In today's world, more and more people are managing every aspect of their lives over the Internet. As a result, the study of Internet traffic, which is undergoing constant evolution as new technologies emerge, has attracted much attention from the research community. In this dissertation, we present a three-pronged approach to help ISPs and network administrators: a) gain insight about the applications that generate traffic in their networks, b) understand the Web browsing behaviors of their users, and c) detect in a timely fashion when external malicious entities seek to compromise their websites.
The first component of our approach is SubFlow, a Machine Learning-based tool that classifies traffic flows into classes of applications that generate them, for example P2P or Web. The key novelty of SubFlow is its ability to learn the characteristics of the traffic from each application class in isolation while traditional approaches simply try to assign flows to predefined categories. This allows SubFlow to exhibit very high classification accuracy even when new applications emerge.
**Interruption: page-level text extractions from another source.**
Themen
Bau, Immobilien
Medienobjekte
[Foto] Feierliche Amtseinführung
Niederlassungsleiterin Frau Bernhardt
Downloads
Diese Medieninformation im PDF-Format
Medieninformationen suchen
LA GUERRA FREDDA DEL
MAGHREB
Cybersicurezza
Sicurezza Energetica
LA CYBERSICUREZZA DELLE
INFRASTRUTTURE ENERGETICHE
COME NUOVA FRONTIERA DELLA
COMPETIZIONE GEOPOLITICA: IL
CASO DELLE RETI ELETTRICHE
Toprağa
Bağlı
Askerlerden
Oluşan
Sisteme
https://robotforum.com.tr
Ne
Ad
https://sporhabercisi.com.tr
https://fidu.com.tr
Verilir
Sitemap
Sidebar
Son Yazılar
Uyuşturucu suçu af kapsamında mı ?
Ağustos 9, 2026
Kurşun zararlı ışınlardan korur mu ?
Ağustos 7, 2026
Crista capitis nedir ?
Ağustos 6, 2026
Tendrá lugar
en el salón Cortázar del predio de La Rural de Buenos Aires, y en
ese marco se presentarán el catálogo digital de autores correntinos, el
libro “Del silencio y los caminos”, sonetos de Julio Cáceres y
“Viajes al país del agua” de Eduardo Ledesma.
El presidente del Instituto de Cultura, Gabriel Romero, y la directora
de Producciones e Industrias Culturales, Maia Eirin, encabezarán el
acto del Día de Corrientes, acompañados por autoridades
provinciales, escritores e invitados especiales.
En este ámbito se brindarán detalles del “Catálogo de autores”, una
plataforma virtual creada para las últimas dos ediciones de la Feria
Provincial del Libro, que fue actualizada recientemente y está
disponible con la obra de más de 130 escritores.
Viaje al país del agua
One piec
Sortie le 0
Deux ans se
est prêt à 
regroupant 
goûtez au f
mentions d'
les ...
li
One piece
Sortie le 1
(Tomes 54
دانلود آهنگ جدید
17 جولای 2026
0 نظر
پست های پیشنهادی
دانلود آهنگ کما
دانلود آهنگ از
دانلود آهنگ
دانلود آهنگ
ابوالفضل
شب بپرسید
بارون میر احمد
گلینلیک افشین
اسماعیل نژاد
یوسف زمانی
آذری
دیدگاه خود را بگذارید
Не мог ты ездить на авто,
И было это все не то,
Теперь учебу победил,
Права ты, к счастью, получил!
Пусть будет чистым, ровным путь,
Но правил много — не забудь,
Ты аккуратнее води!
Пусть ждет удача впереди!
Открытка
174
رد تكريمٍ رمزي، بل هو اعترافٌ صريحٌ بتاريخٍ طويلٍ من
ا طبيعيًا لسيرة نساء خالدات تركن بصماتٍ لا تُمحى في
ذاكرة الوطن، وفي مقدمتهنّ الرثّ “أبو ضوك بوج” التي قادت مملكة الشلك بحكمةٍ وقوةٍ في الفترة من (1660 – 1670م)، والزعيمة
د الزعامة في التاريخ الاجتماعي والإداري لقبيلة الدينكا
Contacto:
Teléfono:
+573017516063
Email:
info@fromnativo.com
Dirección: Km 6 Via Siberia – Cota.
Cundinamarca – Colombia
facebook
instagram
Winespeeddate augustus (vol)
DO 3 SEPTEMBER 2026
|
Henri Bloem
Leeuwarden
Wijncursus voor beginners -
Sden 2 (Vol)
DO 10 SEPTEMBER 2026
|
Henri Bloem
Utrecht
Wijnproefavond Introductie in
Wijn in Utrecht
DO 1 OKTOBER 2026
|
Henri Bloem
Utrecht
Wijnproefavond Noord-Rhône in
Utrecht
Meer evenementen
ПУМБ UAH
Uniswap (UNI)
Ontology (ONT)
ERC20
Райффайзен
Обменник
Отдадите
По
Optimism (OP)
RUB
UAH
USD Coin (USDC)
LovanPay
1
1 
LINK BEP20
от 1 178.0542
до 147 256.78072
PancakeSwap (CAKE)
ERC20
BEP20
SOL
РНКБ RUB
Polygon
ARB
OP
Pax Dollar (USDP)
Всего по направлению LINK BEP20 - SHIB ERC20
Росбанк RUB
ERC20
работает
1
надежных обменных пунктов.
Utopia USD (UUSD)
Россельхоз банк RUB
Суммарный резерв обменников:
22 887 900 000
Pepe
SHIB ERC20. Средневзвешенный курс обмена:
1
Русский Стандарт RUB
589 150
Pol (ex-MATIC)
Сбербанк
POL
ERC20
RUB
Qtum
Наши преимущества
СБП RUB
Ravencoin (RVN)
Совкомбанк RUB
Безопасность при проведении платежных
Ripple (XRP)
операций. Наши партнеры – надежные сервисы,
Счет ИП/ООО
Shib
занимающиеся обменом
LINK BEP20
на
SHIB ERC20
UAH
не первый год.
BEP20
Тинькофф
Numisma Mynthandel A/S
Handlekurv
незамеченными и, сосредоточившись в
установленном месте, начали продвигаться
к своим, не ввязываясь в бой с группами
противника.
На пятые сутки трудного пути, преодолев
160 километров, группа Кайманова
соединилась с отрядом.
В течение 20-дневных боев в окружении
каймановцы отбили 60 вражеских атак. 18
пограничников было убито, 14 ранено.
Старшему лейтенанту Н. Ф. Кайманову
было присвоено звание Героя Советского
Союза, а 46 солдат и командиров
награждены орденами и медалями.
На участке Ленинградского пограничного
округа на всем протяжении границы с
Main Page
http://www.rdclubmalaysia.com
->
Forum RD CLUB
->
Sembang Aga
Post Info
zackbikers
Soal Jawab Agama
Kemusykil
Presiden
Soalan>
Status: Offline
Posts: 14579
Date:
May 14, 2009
The second component is ReSurf, a tool to reconstruct users' web-surfing activities from Web traffic. ReSurf enables the separation of users' intentional web-browsing (such as the click user makes) from the traffic automatically generated when the website is rendered. ReSurf, then, can be an effective method to study the browsing behaviors of users and gain insights into the evolution of modern Web traffic, which accounts for about 80% of Internet traffic.
The last component of our approach is Scanner Hunter, an algorithm to detect HTTP Scanners, external entities that selectively probe websites for vulnerabilities that may be exploited in subsequent intrusion attempts. Our algorithm is developed in response to the fact that HTTP scanners have not received much attention despite the high risk and danger they pose. Scanner Hunter utilizes a novel combination of graph-mining approaches to expose the community structure of scanners. Using Scanner Hunter, we conduct the first extensive study of scanners in the wild during a half-year period, which we also provide novel insight on this little-studied emerging phenomenon.